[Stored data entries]
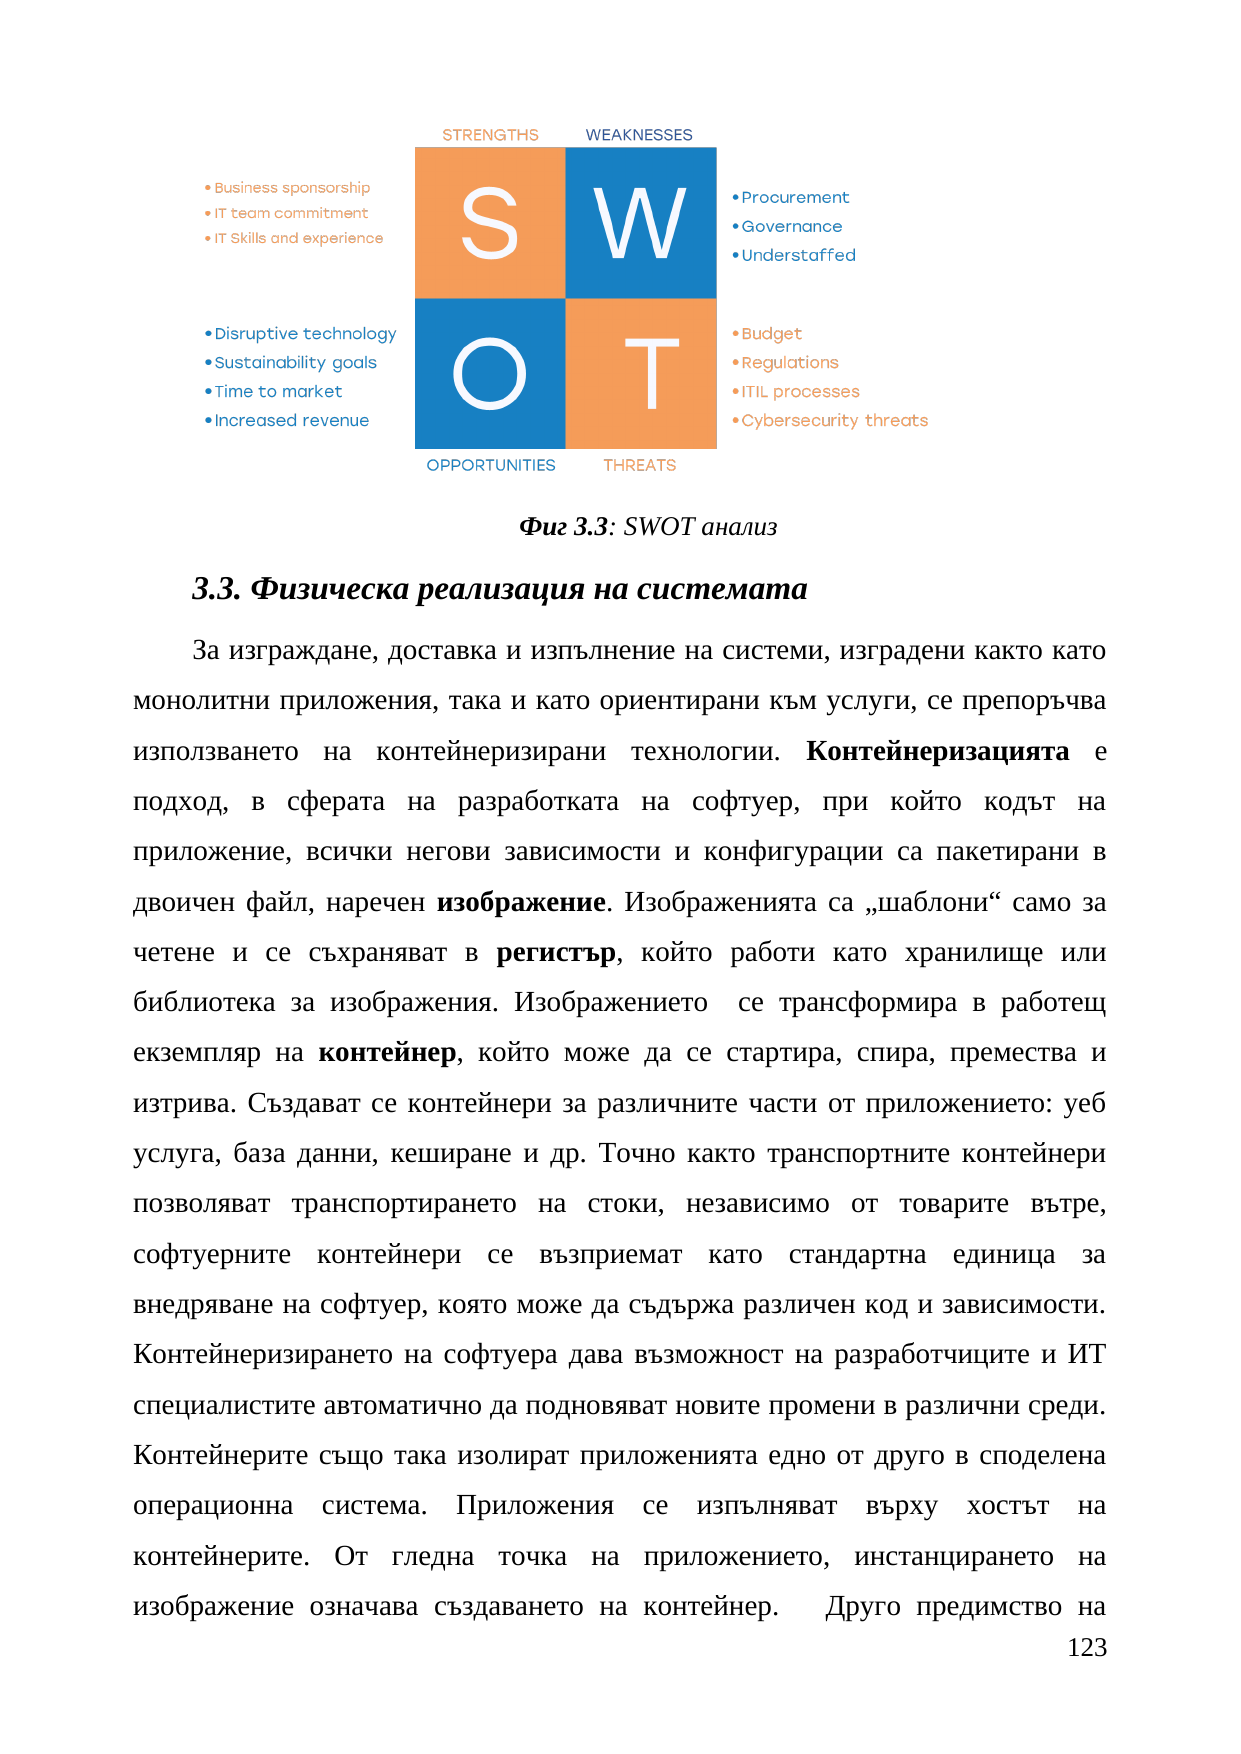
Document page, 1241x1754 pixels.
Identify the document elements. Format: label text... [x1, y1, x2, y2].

picture [192, 118, 938, 494]
text Фиг 3.3: SWOT анализ [133, 510, 1107, 542]
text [133, 632, 1107, 1622]
subtitle 3.3. Физическа реализация на системата [133, 568, 1107, 607]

▶ TASK DESCRIPTION
Output the entries above verbatim. Omit the images.

▶ RESPONSE BOX
Document page, 1241x1754 pixels.
Identify the document elements. Format: label text... [x1, y1, x2, y2].

picture [192, 118, 938, 494]
text Фиг 3.3: SWOT анализ [133, 510, 1107, 542]
text [133, 632, 1107, 1622]
subtitle 3.3. Физическа реализация на системата [133, 568, 1107, 607]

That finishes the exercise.